Indeed. However, the ones who preached to them were those to whom the Lord, "beginning at Moses and all the prophets, he expounded unto them in all the scriptures the things concerning himself." "that all things must be fulfilled, which were written in the law of Moses, and in the prophets, and in the psalms, concerning me. Then opened he their understanding, that they might understand the scriptures." (Luke 24:44-45) (Luke 24:27)
And thus the Christ they believed in was not some abstract deity, but one whose message of His identity and work flowed out of Scripture, and thus the Gentiles converts were immediately schooled in Scripture as able, "Which he had promised afore by his prophets in the holy scriptures," (Romans 1:2) "But now is made manifest, and by the scriptures of the prophets, according to the commandment of the everlasting God, made known to all nations for the obedience of faith." (Romans 16:26)

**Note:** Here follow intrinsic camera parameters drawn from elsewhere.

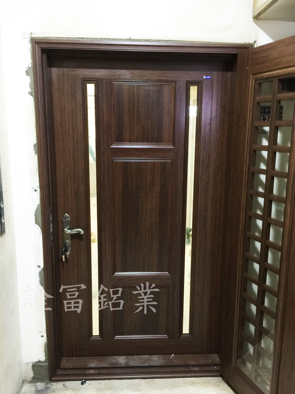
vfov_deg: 61.7
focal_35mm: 29
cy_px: 197
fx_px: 330
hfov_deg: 48.2
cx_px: 148
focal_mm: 4.15
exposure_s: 1/4
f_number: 2.2
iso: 64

They are not simply personal testimonies about Jesus in their lives, but also of public declarations about Himself and His will, preserved by inspired-of-God writing, and as such the transcendent supreme substantive standard for obedience and testing and establishing truth claims.
In contrast, you are elevating subjective experiences of God above the objective established supreme transcendent substantive testimony of Scripture, to which the Christ of Scripture appealed to as being so. The former certainly is indispensable, for Scripture promises it, but they are not the supreme standard on Truth.